There are, however, some important messages in the data. The better than expected employment growth (1.4% in the quarter) and resulting lower than expected unemployment rate (6.6%) tell us the labour market was improving into the early part of 2011 – with much of that growth coming from full-time employment. That’s consistent with our view of a gradual pick-up in economic activity, at least before the earthquake. Hours work data counts against that to some extent, but I’m still happy with Q1 2011 GDP increase of 0.4%.

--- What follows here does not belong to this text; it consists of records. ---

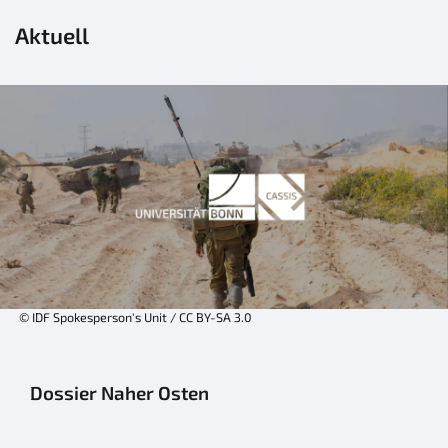
Aktuell
© IDF Spokesperson's Unit / CC BY-SA 3.0
Dossier Naher Osten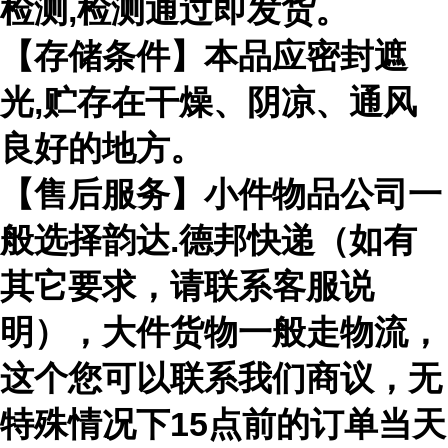
检测,检测通过即发货。
【存储条件】本品应密封遮
光,贮存在干燥、阴凉、通风
良好的地方。
【售后服务】小件物品公司一
般选择韵达.德邦快递（如有
其它要求，请联系客服说
明），大件货物一般走物流，
这个您可以联系我们商议，无
特殊情况下15点前的订单当天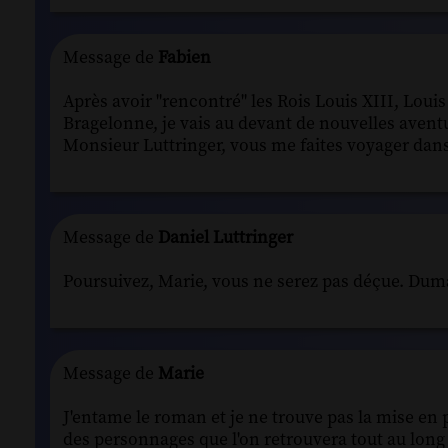
Message de
Fabien
Après avoir "rencontré" les Rois Louis XIII, Loui
Bragelonne, je vais au devant de nouvelles avent
Monsieur Luttringer, vous me faites voyager dans
Message de
Daniel Luttringer
Poursuivez, Marie, vous ne serez pas déçue. Duma
Message de
Marie
J'entame le roman et je ne trouve pas la mise en 
des personnages que l'on retrouvera tout au long 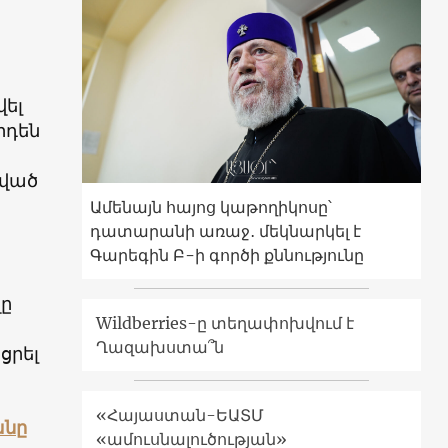
վել
րդեն
ցված
Ամենայն հայոց կաթողիկոսը՝
դատարանի առաջ․ մեկնարկել է
Գարեգին Բ-ի գործի քննությունը
վը
Wildberries-ը տեղափոխվում է
Ղազախստա՞ն
ցրել
«Հայաստան-ԵԱՏՄ
անը
«ամուսնալուծության»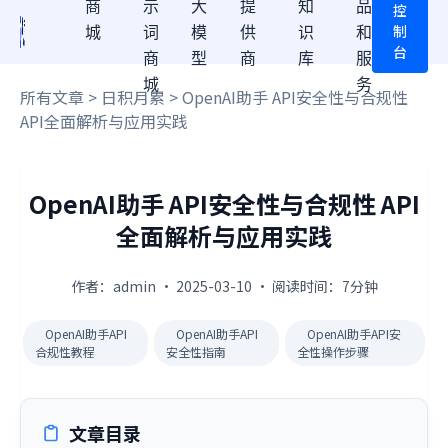
商
示
大
提
知
品
控
制
城
词
模
供
识
和
台
商
型
商
库
服
城
务
所有文章
>
日积月累
> OpenAI助手 API安全性与合规性
API全面解析与应用实践
OpenAI助手 API安全性与合规性 API
全面解析与应用实践
作者：admin · 2025-03-10 · 阅读时间：7分钟
OpenAI助手API
OpenAI助手API
OpenAI助手API安
合规性教程
安全性指南
全性操作步骤
文章目录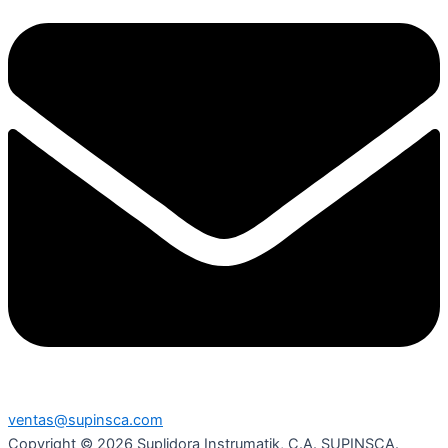
ventas@supinsca.com
Copyright © 2026 Suplidora Instrumatik, C.A. SUPINSCA.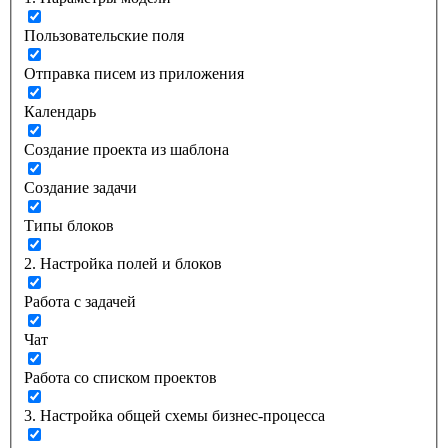
Пользовательские поля
Отправка писем из приложения
Календарь
Создание проекта из шаблона
Создание задачи
Типы блоков
2. Настройка полей и блоков
Работа с задачей
Чат
Работа со списком проектов
3. Настройка общей схемы бизнес-процесса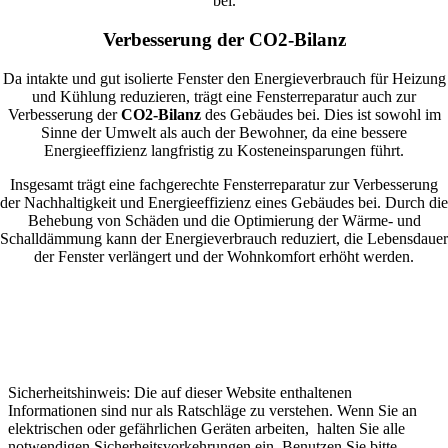
bei.
Verbesserung der CO2-Bilanz
Da intakte und gut isolierte Fenster den Energieverbrauch für Heizung
und Kühlung reduzieren, trägt eine Fensterreparatur auch zur
Verbesserung der
CO2-Bilanz
des Gebäudes bei. Dies ist sowohl im
Sinne der Umwelt als auch der Bewohner, da eine bessere
Energieeffizienz langfristig zu Kosteneinsparungen führt.
Insgesamt trägt eine fachgerechte Fensterreparatur zur Verbesserung
der Nachhaltigkeit und Energieeffizienz eines Gebäudes bei. Durch die
Behebung von Schäden und die Optimierung der Wärme- und
Schalldämmung kann der Energieverbrauch reduziert, die Lebensdauer
der Fenster verlängert und der Wohnkomfort erhöht werden.
Sicherheitshinweis: Die auf dieser Website enthaltenen
Informationen sind nur als Ratschläge zu verstehen. Wenn Sie an
elektrischen oder gefährlichen Geräten arbeiten, halten Sie alle
notwendigen Sicherheitsvorkehrungen ein. Benutzen Sie bitte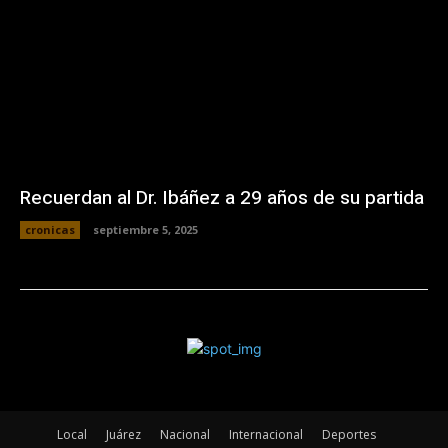
Recuerdan al Dr. Ibáñez a 29 años de su partida
cronicas
septiembre 5, 2025
Local
Juárez
Nacional
Internacional
Deportes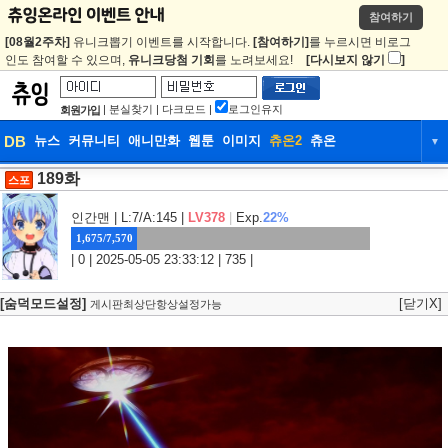
참여하기
[08월2주차]
유니크뽑기 이벤트를 시작합니다.
[참여하기]
를 누르시면 비로그
인도 참여할 수 있으며,
유니크당첨 기회
를 노려보세요!
[다시보지 않기
]
|
분실찾기
|
다크모드
|
로그인유지
회원가입
DB
뉴스
커뮤니티
애니만화
웹툰
이미지
츄온2
츄온
▼
189화
DB
뉴스
커뮤니티
애니만화
스포
웹툰
이미지
츄온2
츄온
인간맨
| L:7/A:145 |
LV378
|
Exp.
22%
1,675/7,570
| 0 | 2025-05-05 23:33:12 | 735 |
[숨덕모드설정]
[닫기X]
게시판최상단항상설정가능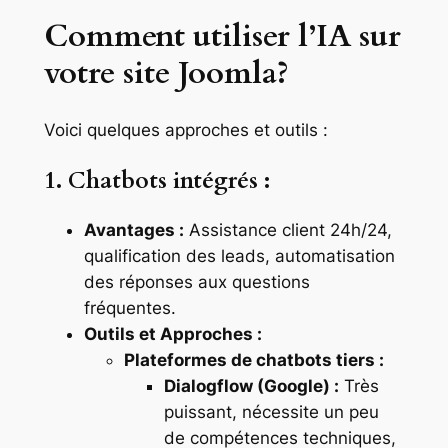
Comment utiliser l’IA sur
votre site Joomla?
Voici quelques approches et outils :
1. Chatbots intégrés :
Avantages :
Assistance client 24h/24,
qualification des leads, automatisation
des réponses aux questions
fréquentes.
Outils et Approches :
Plateformes de chatbots tiers :
Dialogflow (Google) :
Très
puissant, nécessite un peu
de compétences techniques,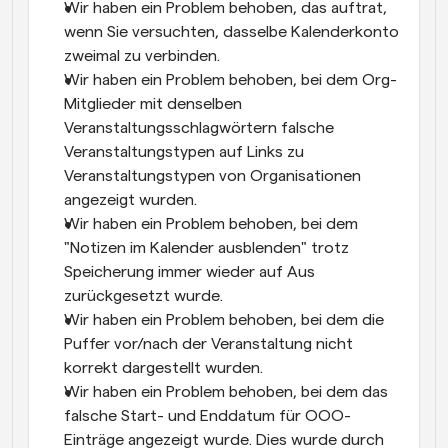
Wir haben ein Problem behoben, das auftrat, 
wenn Sie versuchten, dasselbe Kalenderkonto 
zweimal zu verbinden.
Wir haben ein Problem behoben, bei dem Org-
Mitglieder mit denselben 
Veranstaltungsschlagwörtern falsche 
Veranstaltungstypen auf Links zu 
Veranstaltungstypen von Organisationen 
angezeigt wurden.
Wir haben ein Problem behoben, bei dem 
"Notizen im Kalender ausblenden" trotz 
Speicherung immer wieder auf Aus 
zurückgesetzt wurde.
Wir haben ein Problem behoben, bei dem die 
Puffer vor/nach der Veranstaltung nicht 
korrekt dargestellt wurden.
Wir haben ein Problem behoben, bei dem das 
falsche Start- und Enddatum für OOO-
Einträge angezeigt wurde. Dies wurde durch 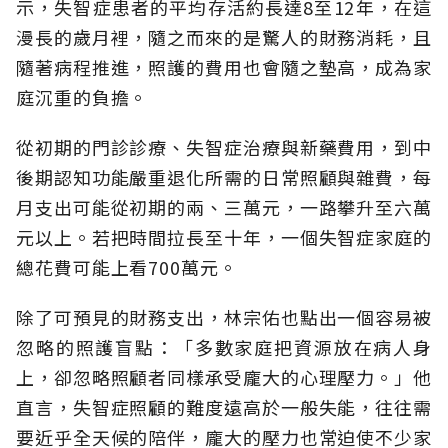
示，失智症患者的平均存活約長達8至12年，在這
漫長的歲月裡，隨之而來的是驚人的財務消耗，且
隨著病程推進，照護的費用也會隨之墊高，成為家
庭沉重的負擔。
從初期的門診診療、失智症治療與新藥費用，到中
後期認知功能嚴重退化所需的日常照顧與雜費，每
月支出可能從初期的兩、三萬元，一路攀升至六萬
元以上。若把時間拉長至十年，一個失智症家庭的
總花費可能上看700萬元。
除了可預見的財務支出，林宗佑也點出一個容易被
忽略的照護盲點：「多數家庭把資源放在病人身
上，卻忽略照顧者同樣承受龐大的心理壓力。」他
直言，失智症照顧的難度遠高於一般失能，往往需
要近乎全天候的陪伴，龐大的壓力也常迫使不少家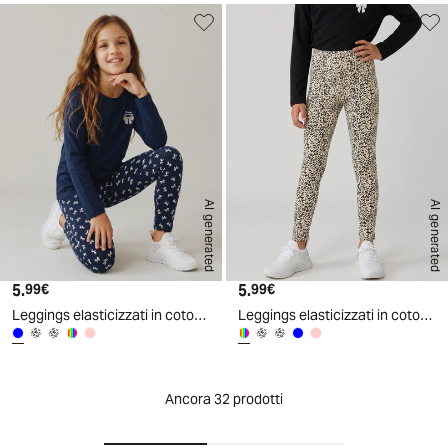
AI generated
AI generated
5.
Prezzo attuale
5.
Prezzo attuale
99€
99€
Leggings elasticizzati in cotone per bambina - Blu
Leggings elasticizzati in cotone per bambina - Fantasia
Ancora 32 prodotti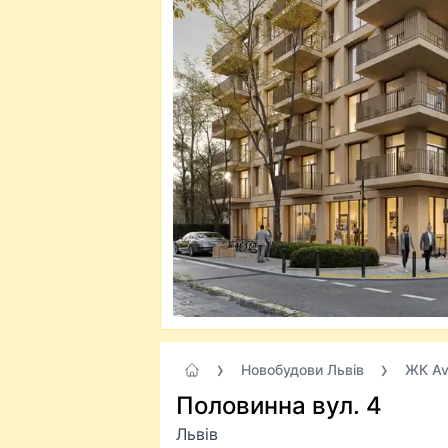
Новобудови Львів
ЖК Av
Половинна вул. 4
Львів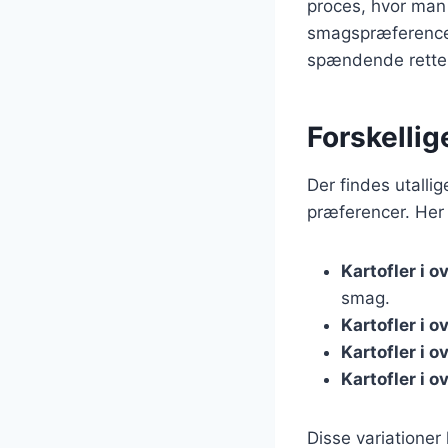
proces, hvor man
smagspræferencer
spændende retter 
Forskellig
Der findes utallig
præferencer. Her 
Kartofler i 
smag.
Kartofler i 
Kartofler i 
Kartofler i 
Disse variatione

Yesterdays LCI wage data also had an important message. You will recall our view that given the structural nature of the GFC recession, potential growth in many developed countries is mostly likely lower than it was previously, including here in New Zealand. That means that capacity constraints would get hit earlier in the cycle. Furthermore, those constraints would most likely be evident in the labour market first.
Indeed nominal wages have risen at a reasonable clip over the past 12-months, up 3.9% using the unadjusted LCI data. Some have made the erroneous assumption that given the 4.5% increase in the CPI over the same period that purchasing power is now lower. That’s not the case. Roughly half the increase in the CPI was due to the increase in GST and the increase in nominal wages is gross of tax. Wage earners were compensated for the increase in GST with income tax reductions i.e. increase in after-tax income.
The more important message in the LCI data is that unit labour costs are also on the rise. The 0.4% increase in the private sector LCI increase over the quarter took the annual rate of increase to 2% - bang on the mid-point of the Reserve Bank’s inflation target. While that’s not a reason to panic, it’s an important consideration in the context of ultra-loose monetary conditions.
So, if it wasn’t for the earthquake, the message for the RBNZ would have been: “Start getting ye to neutral!” But the February earthquake was a game-changer. With the scale of the immediate disruption unknown, the RBNZ chose to take out “insurance” by lowering the OCR by 50bps to 2.5% in March.
Following the initial earthquake in September 2010, we had assumed some GDP growth impetus from the rebuild late this year. Following the second earthquake, we shifted that out to 2012. The RBNZ therefore has a bit of monetary policy wriggle-room – but not as much as a cursory glance of the indicators would suggest. We still expect a 50bp tightening in December this year, with the OCR up to 4.5% by Q3 2012.